Interesting read note the important part...
In late 2009, after heated debate, the government, the financial sector, and the business federation agreed on a comprehensive debt-relief programme for firms and families. The main components were: firstly, for the household sector debt in excess of 110 per cent of the fair value of each property was written off. Specific relief measures (administered by a bank or a new debtorsí ombudsman) were put in place for those that could not service a reduced loan.
Secondly, low-income, asset-poor households with high-interest mortgage payments got a temporary subsidy from the government.
Thirdly, small- to medium-sized firms could apply for debt relief if they could credibly document positive cash-flow from future activities. The firm had to be willing to re-engineer its operation so as to make best use of its assets.
Ireland took the wrong path by putting the debt on it's citizens and not offering help to those who need it. Hence the pathetic state of the economy right now. FF sold us out, now FG carry on selling us out to the banks and ignoring the problems and not offering help.

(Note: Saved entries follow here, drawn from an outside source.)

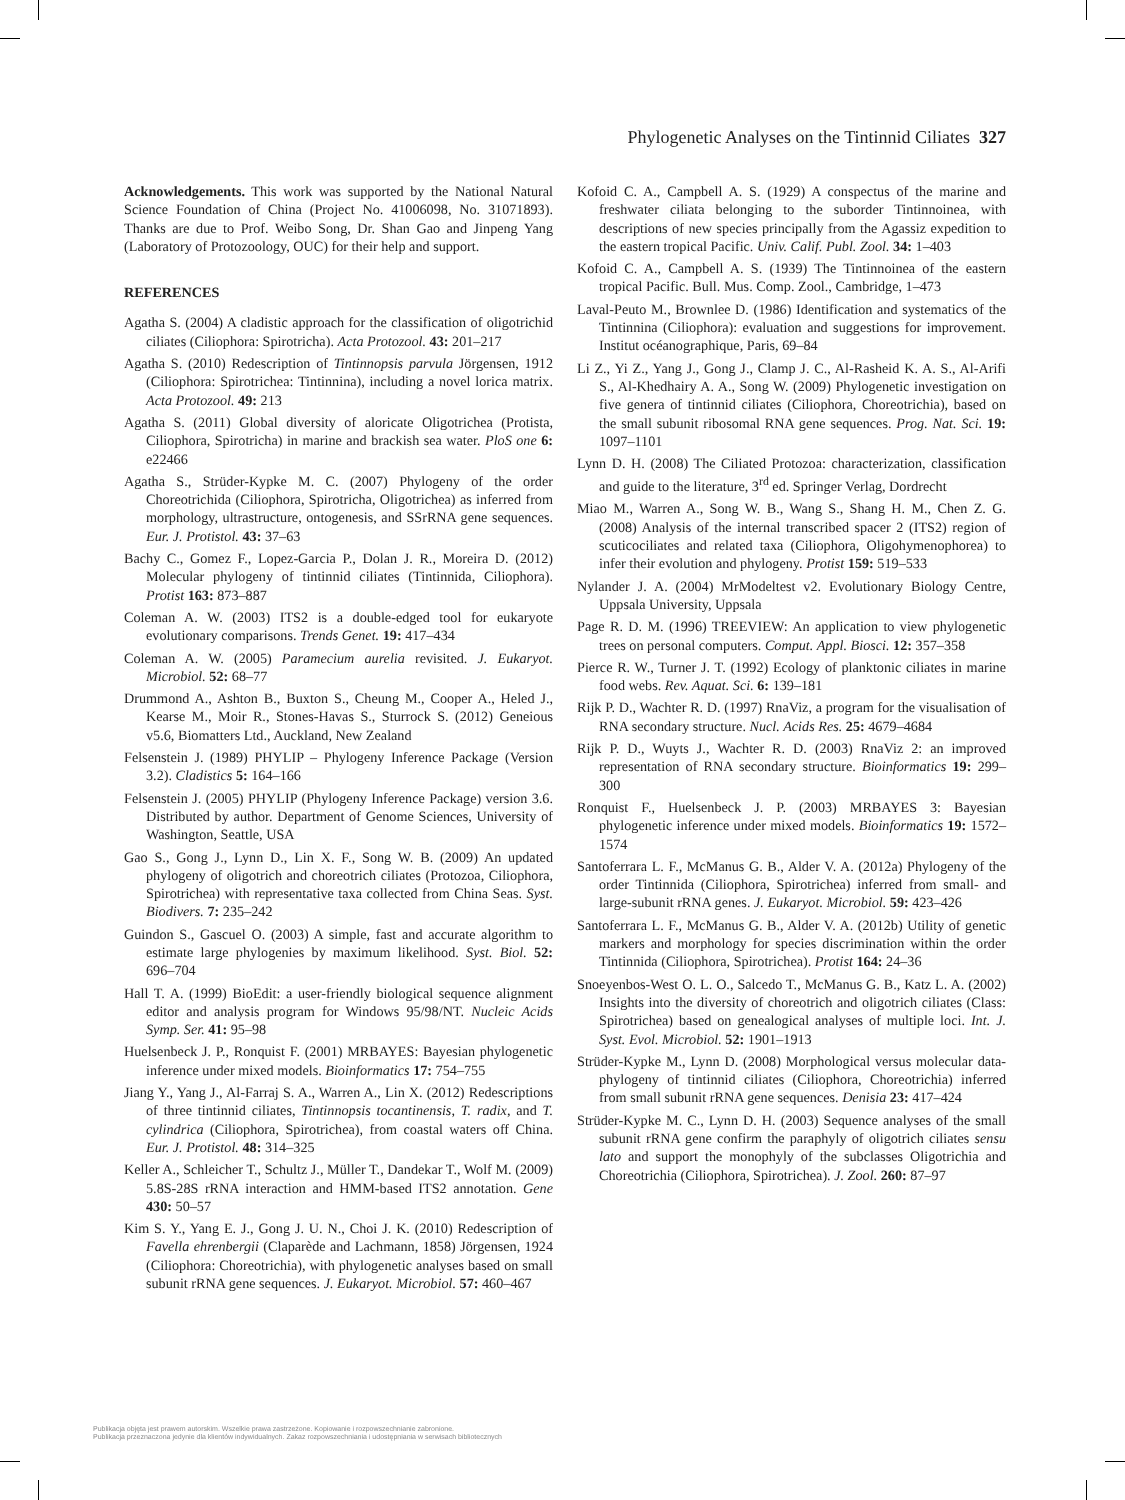Phylogenetic Analyses on the Tintinnid Ciliates 327
Acknowledgements. This work was supported by the National Natural Science Foundation of China (Project No. 41006098, No. 31071893). Thanks are due to Prof. Weibo Song, Dr. Shan Gao and Jinpeng Yang (Laboratory of Protozoology, OUC) for their help and support.
REFERENCES
Agatha S. (2004) A cladistic approach for the classification of oligotrichid ciliates (Ciliophora: Spirotricha). Acta Protozool. 43: 201–217
Agatha S. (2010) Redescription of Tintinnopsis parvula Jörgensen, 1912 (Ciliophora: Spirotrichea: Tintinnina), including a novel lorica matrix. Acta Protozool. 49: 213
Agatha S. (2011) Global diversity of aloricate Oligotrichea (Protista, Ciliophora, Spirotricha) in marine and brackish sea water. PloS one 6: e22466
Agatha S., Strüder-Kypke M. C. (2007) Phylogeny of the order Choreotrichida (Ciliophora, Spirotricha, Oligotrichea) as inferred from morphology, ultrastructure, ontogenesis, and SSrRNA gene sequences. Eur. J. Protistol. 43: 37–63
Bachy C., Gomez F., Lopez-Garcia P., Dolan J. R., Moreira D. (2012) Molecular phylogeny of tintinnid ciliates (Tintinnida, Ciliophora). Protist 163: 873–887
Coleman A. W. (2003) ITS2 is a double-edged tool for eukaryote evolutionary comparisons. Trends Genet. 19: 417–434
Coleman A. W. (2005) Paramecium aurelia revisited. J. Eukaryot. Microbiol. 52: 68–77
Drummond A., Ashton B., Buxton S., Cheung M., Cooper A., Heled J., Kearse M., Moir R., Stones-Havas S., Sturrock S. (2012) Geneious v5.6, Biomatters Ltd., Auckland, New Zealand
Felsenstein J. (1989) PHYLIP – Phylogeny Inference Package (Version 3.2). Cladistics 5: 164–166
Felsenstein J. (2005) PHYLIP (Phylogeny Inference Package) version 3.6. Distributed by author. Department of Genome Sciences, University of Washington, Seattle, USA
Gao S., Gong J., Lynn D., Lin X. F., Song W. B. (2009) An updated phylogeny of oligotrich and choreotrich ciliates (Protozoa, Ciliophora, Spirotrichea) with representative taxa collected from China Seas. Syst. Biodivers. 7: 235–242
Guindon S., Gascuel O. (2003) A simple, fast and accurate algorithm to estimate large phylogenies by maximum likelihood. Syst. Biol. 52: 696–704
Hall T. A. (1999) BioEdit: a user-friendly biological sequence alignment editor and analysis program for Windows 95/98/NT. Nucleic Acids Symp. Ser. 41: 95–98
Huelsenbeck J. P., Ronquist F. (2001) MRBAYES: Bayesian phylogenetic inference under mixed models. Bioinformatics 17: 754–755
Jiang Y., Yang J., Al-Farraj S. A., Warren A., Lin X. (2012) Redescriptions of three tintinnid ciliates, Tintinnopsis tocantinensis, T. radix, and T. cylindrica (Ciliophora, Spirotrichea), from coastal waters off China. Eur. J. Protistol. 48: 314–325
Keller A., Schleicher T., Schultz J., Müller T., Dandekar T., Wolf M. (2009) 5.8S-28S rRNA interaction and HMM-based ITS2 annotation. Gene 430: 50–57
Kim S. Y., Yang E. J., Gong J. U. N., Choi J. K. (2010) Redescription of Favella ehrenbergii (Claparède and Lachmann, 1858) Jörgensen, 1924 (Ciliophora: Choreotrichia), with phylogenetic analyses based on small subunit rRNA gene sequences. J. Eukaryot. Microbiol. 57: 460–467
Kofoid C. A., Campbell A. S. (1929) A conspectus of the marine and freshwater ciliata belonging to the suborder Tintinnoinea, with descriptions of new species principally from the Agassiz expedition to the eastern tropical Pacific. Univ. Calif. Publ. Zool. 34: 1–403
Kofoid C. A., Campbell A. S. (1939) The Tintinnoinea of the eastern tropical Pacific. Bull. Mus. Comp. Zool., Cambridge, 1–473
Laval-Peuto M., Brownlee D. (1986) Identification and systematics of the Tintinnina (Ciliophora): evaluation and suggestions for improvement. Institut océanographique, Paris, 69–84
Li Z., Yi Z., Yang J., Gong J., Clamp J. C., Al-Rasheid K. A. S., Al-Arifi S., Al-Khedhairy A. A., Song W. (2009) Phylogenetic investigation on five genera of tintinnid ciliates (Ciliophora, Choreotrichia), based on the small subunit ribosomal RNA gene sequences. Prog. Nat. Sci. 19: 1097–1101
Lynn D. H. (2008) The Ciliated Protozoa: characterization, classification and guide to the literature, 3<sup>rd</sup> ed. Springer Verlag, Dordrecht
Miao M., Warren A., Song W. B., Wang S., Shang H. M., Chen Z. G. (2008) Analysis of the internal transcribed spacer 2 (ITS2) region of scuticociliates and related taxa (Ciliophora, Oligohymenophorea) to infer their evolution and phylogeny. Protist 159: 519–533
Nylander J. A. (2004) MrModeltest v2. Evolutionary Biology Centre, Uppsala University, Uppsala
Page R. D. M. (1996) TREEVIEW: An application to view phylogenetic trees on personal computers. Comput. Appl. Biosci. 12: 357–358
Pierce R. W., Turner J. T. (1992) Ecology of planktonic ciliates in marine food webs. Rev. Aquat. Sci. 6: 139–181
Rijk P. D., Wachter R. D. (1997) RnaViz, a program for the visualisation of RNA secondary structure. Nucl. Acids Res. 25: 4679–4684
Rijk P. D., Wuyts J., Wachter R. D. (2003) RnaViz 2: an improved representation of RNA secondary structure. Bioinformatics 19: 299–300
Ronquist F., Huelsenbeck J. P. (2003) MRBAYES 3: Bayesian phylogenetic inference under mixed models. Bioinformatics 19: 1572–1574
Santoferrara L. F., McManus G. B., Alder V. A. (2012a) Phylogeny of the order Tintinnida (Ciliophora, Spirotrichea) inferred from small- and large-subunit rRNA genes. J. Eukaryot. Microbiol. 59: 423–426
Santoferrara L. F., McManus G. B., Alder V. A. (2012b) Utility of genetic markers and morphology for species discrimination within the order Tintinnida (Ciliophora, Spirotrichea). Protist 164: 24–36
Snoeyenbos-West O. L. O., Salcedo T., McManus G. B., Katz L. A. (2002) Insights into the diversity of choreotrich and oligotrich ciliates (Class: Spirotrichea) based on genealogical analyses of multiple loci. Int. J. Syst. Evol. Microbiol. 52: 1901–1913
Strüder-Kypke M., Lynn D. (2008) Morphological versus molecular data-phylogeny of tintinnid ciliates (Ciliophora, Choreotrichia) inferred from small subunit rRNA gene sequences. Denisia 23: 417–424
Strüder-Kypke M. C., Lynn D. H. (2003) Sequence analyses of the small subunit rRNA gene confirm the paraphyly of oligotrich ciliates sensu lato and support the monophyly of the subclasses Oligotrichia and Choreotrichia (Ciliophora, Spirotrichea). J. Zool. 260: 87–97
Publikacja objęta jest prawem autorskim. Wszelkie prawa zastrzeżone. Kopiowanie i rozpowszechnianie zabronione.
Publikacja przeznaczona jedynie dla klientów indywidualnych. Zakaz rozpowszechniania i udostępniania w serwisach bibliotecznych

Iceland took bold action, it worked and now they have bounced back. Meanwhile Ireland (who's problems started before Iceland) is crapping along at the bottom with a dead domestic economy, huge debt burden, vast numbers of people in negative equity, big tax hikes and the poorest people have even less than they did. With little prospect for any substantial recovery (and a ropey outlook for most of the EU) there was a way to deal with this problem. Debt write downs across the board, help for those who needed it.
Result an economy that is put back into shape fairly quickly. But don't expect FG to actually admit they are on the wrong path or their austerity drive isn't working (it's def not working we all know that) More of the same kill the patient medicine that isn't and has not worked.
Even the IMF know they screwed up big time. Bank debt is not people debt, we're not a charity and we've been made to suffer to save the banks.